| Text section |
Central Pacific found it desirable to increase grading forces considerably, so they brought several hundred Chinamen direct from China and organized them into construction gangs. The Piute Indians got among these Chinese and told them some big stories about enormous snakes out on that desert large enough that they could swallow a Chinaman easily ... four or five hundred took their belongings and struck out to return directly to Sacramento. Crocker & Co. had spent quite a little money to secure them and they sent men on horseback after them .... Most of them came back again, kind of quieted down, and after nothing happened and they never saw any of the snakes, they forgot about them.

Despite such diversions, progress was swift. The Alta California Pictured the pace of Central Pacific construction:
Camp equipage, work shops, boarding house, offices and in fact the big settlement literally took up its bed and walked. The place that knew it in the morning knew it no more at night. It was nearly 10 miles off and where was a busy town of 5,000 inhabitants in the morning, was a deserted village site at night, while a smooth, well-built, compact road bed for traveling stretched from the morning site to evening tarrying place .[20]
[20]  Alta California (San Francisco), June 20, 1868.

Caxton, pen name for San Francisco Chronicle correspondent W. H. Rhodes, along on an inspection trip by railroad commissioners early in September 1868, wrote:

... we were informed by Mr. Crocker ... he had just placed upon the work all the Indian tribes living in the great basin of the Humboldt, consisting chiefly of the Pah-Utahs, Cowchillas and Washoes. I asked him how many men he had at work? He replied that it was impossible to tell as no list of names was kept and the men worked by the squad and not as individuals. In explanation, he added that Indians and Chinese were so much alike personally that no human being could tell them apart and, therefore, for fear of paying double wages, he devised the scheme of employing, working and paying them by the wholesale. Thus, every morning a count is made of those who go to work, a second of those who eat and a third of those who quit at night. In this way, lengthy bookkeeping is avoided, time is saved and cheating prevented. At the present time, there are about 10,000 Chinese, 1,000 whites and "any number" of Indians employed on the road . . . . [21]
[21]  San Francisco Chronicle, September 10, 1868.

At the end of track, 307 miles from Sacramento between Mill City and Winnemucca, the train trip ended. Caxton reported

Here we found a very large number of men at work —— principally Chinese —— laying the track.... A horse was furnished me by Gen. Crocker and I rode on a gallop to the front. The grading is completed several hundred miles in advance of the track laying, so there is no delay in placing the rails.

It would be impossible to describe how rapidly, orderly and perfectly this is done without seeing the operation itself. There are just as many employed as can conveniently work, and no more. Vehicles laden with ties are always in advance, and Chinese with guage and leveling rod place them across the grade, almost as quick as thought. The car with the rails is brought up at a gallop and six white men —— three at each rail —— roll the iron off the car and drop it upon the track with the velocity of steam. The empty car is lifted off the track, and then one fully loaded is drawn to the front, and the same operation repeated ad infinitum.

I found it was no joke ... [when] Gen. Crocker ... [said] it would be no easy task to overtake the end of the road. Taking out my watch, I timed the last half mile I saw laid, and it took a little less than 28 minutes . . . . [22]

[22]  Ibid.

Stored data entries:
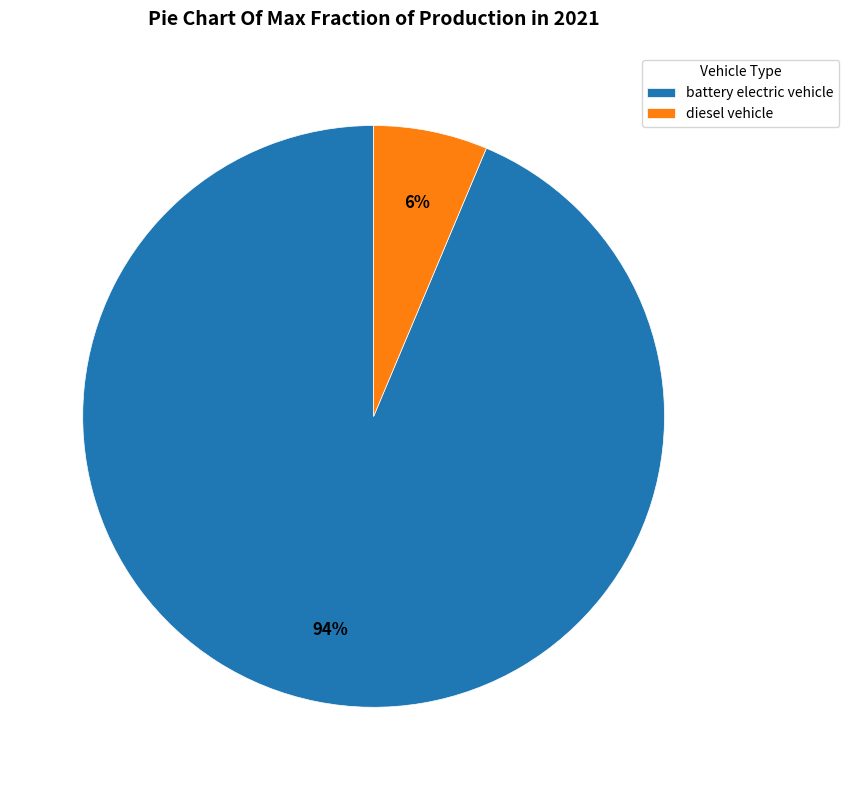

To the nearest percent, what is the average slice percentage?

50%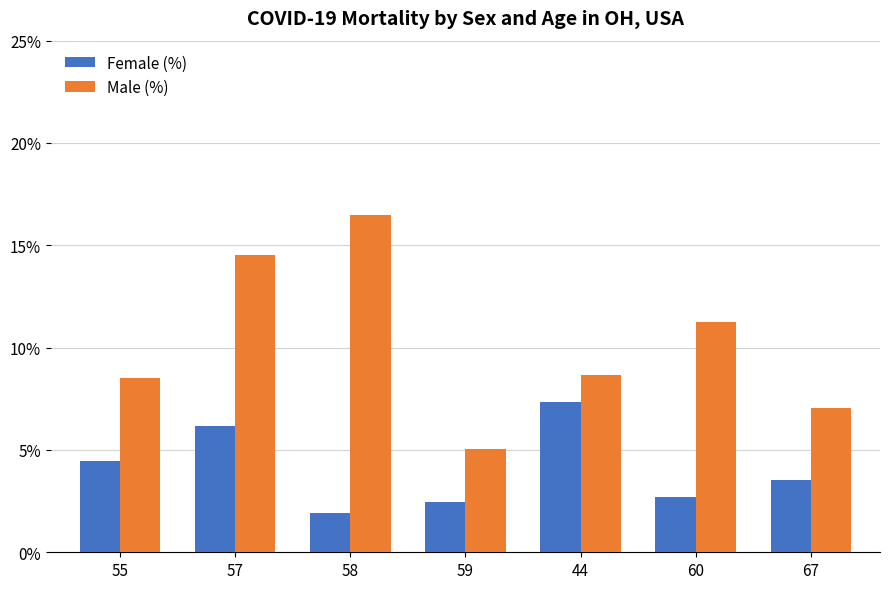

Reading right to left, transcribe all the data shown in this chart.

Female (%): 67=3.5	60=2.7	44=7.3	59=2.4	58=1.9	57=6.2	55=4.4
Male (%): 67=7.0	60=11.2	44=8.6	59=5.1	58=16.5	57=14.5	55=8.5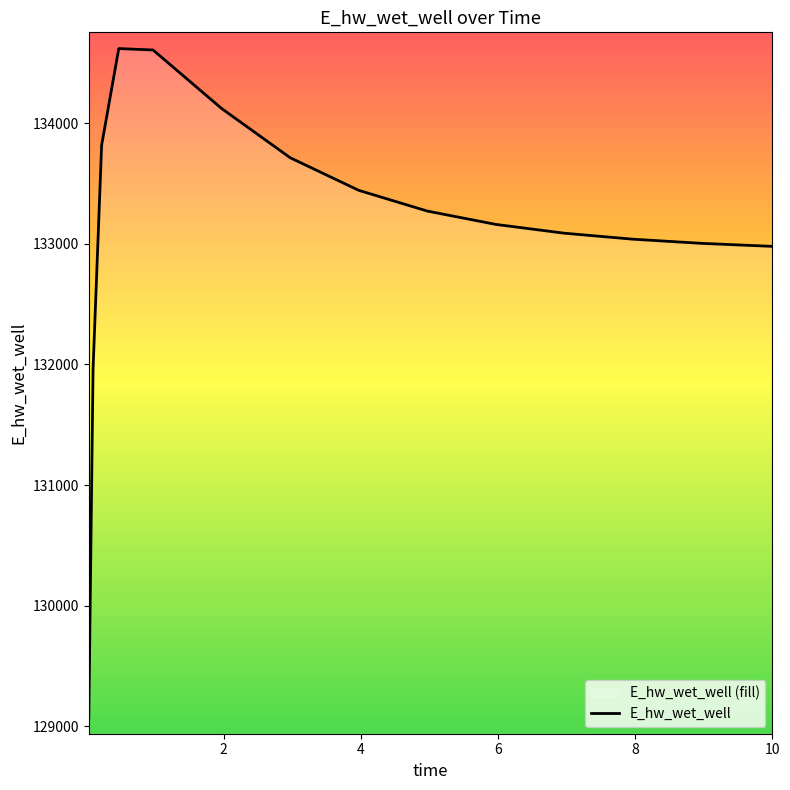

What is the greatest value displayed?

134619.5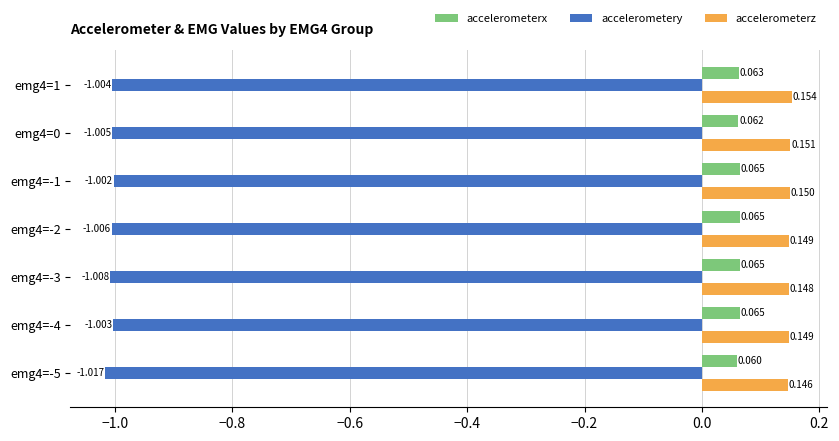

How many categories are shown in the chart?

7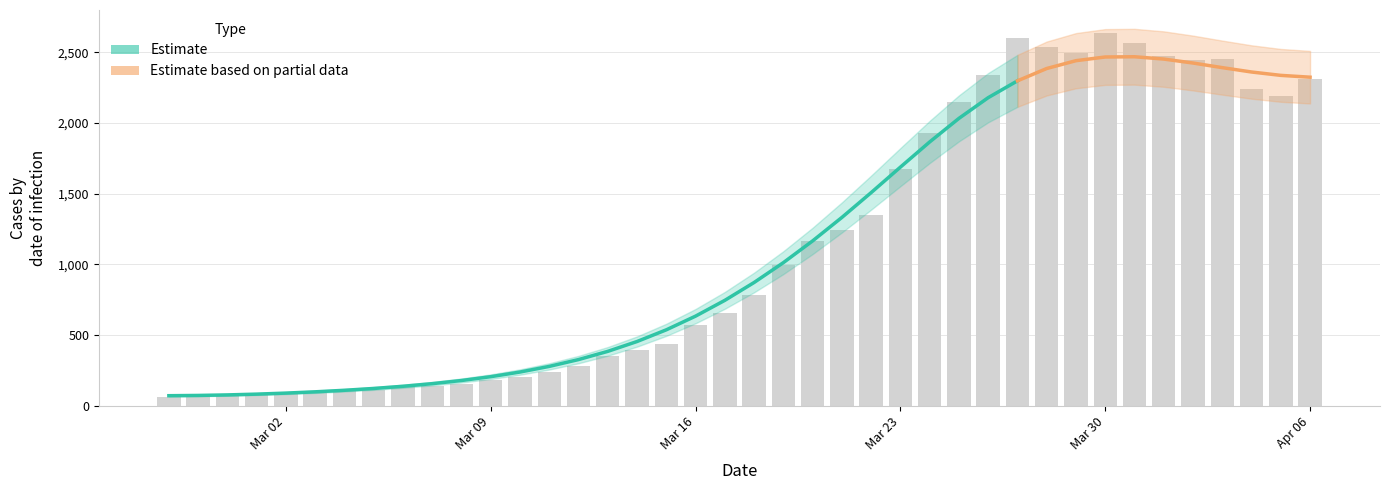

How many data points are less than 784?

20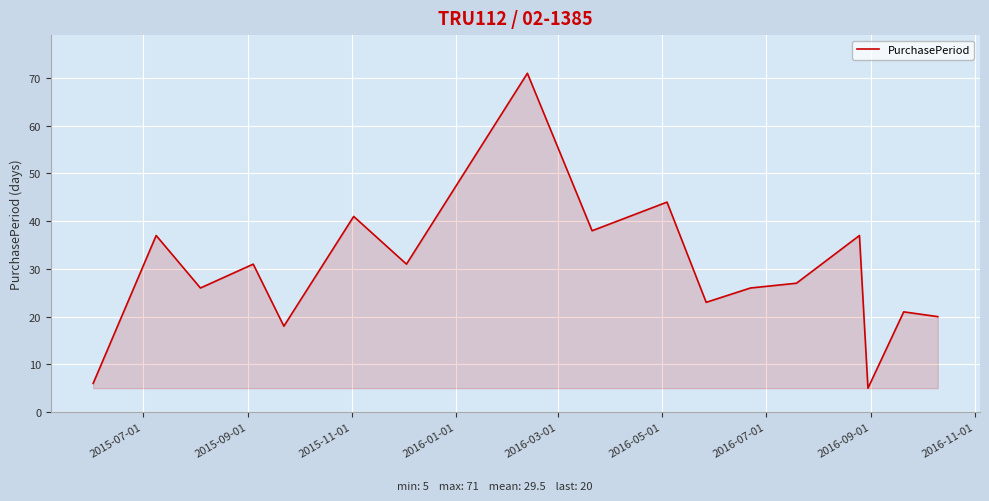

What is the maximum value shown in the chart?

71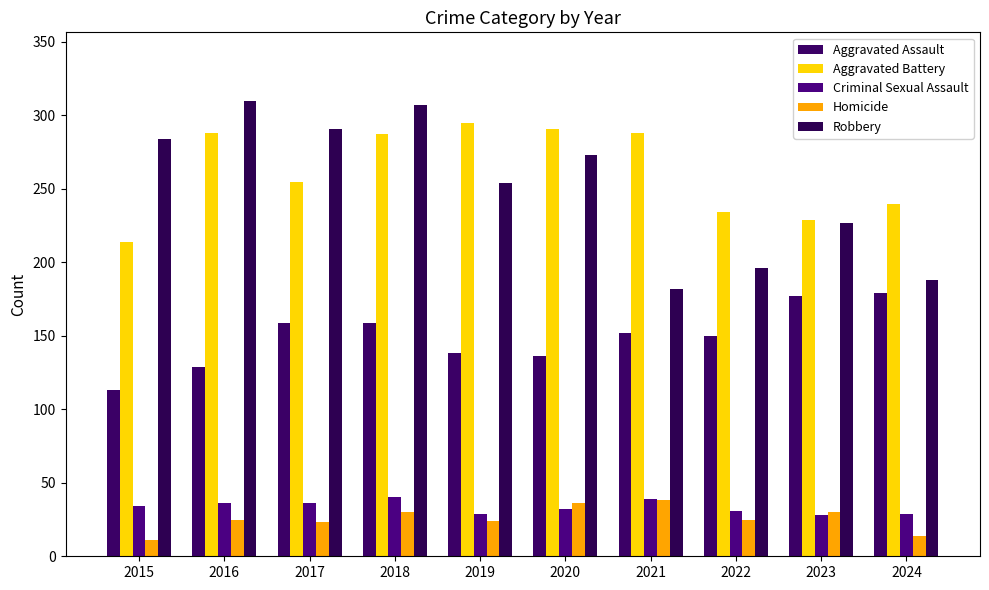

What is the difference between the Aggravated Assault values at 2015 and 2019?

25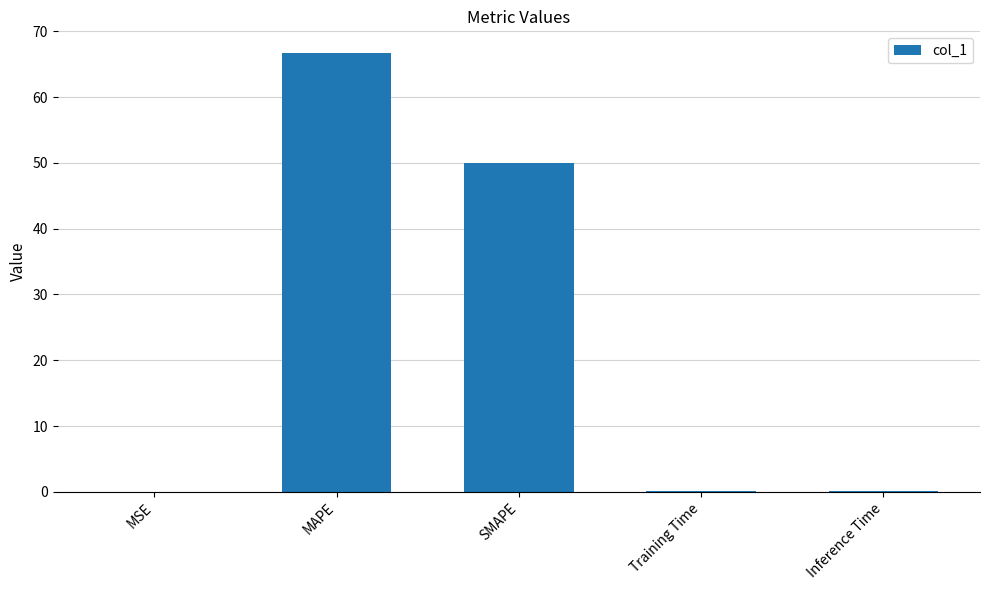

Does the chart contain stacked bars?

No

| Tasks to carry out |
(A) In the passage on Central Pacific construction, how far from Sacramento was the end of track where the inspection train trip ended?
(B) According to the passage on Central Pacific construction, which Indian tribes did Crocker name as the chief groups he had placed on the work?
(C) Reproduce the part of the passage on Central Pacific construction that starts at "Here we found" and ends at "placing the rails.".

| Answers for the tasks |
(A) 307 miles, between Mill City and Winnemucca.

(B) Pah-Utahs, Cowchillas, Washoes

(C)
Here we found a very large number of men at work —— principally Chinese —— laying the track.... A horse was furnished me by Gen. Crocker and I rode on a gallop to the front. The grading is completed several hundred miles in advance of the track laying, so there is no delay in placing the rails.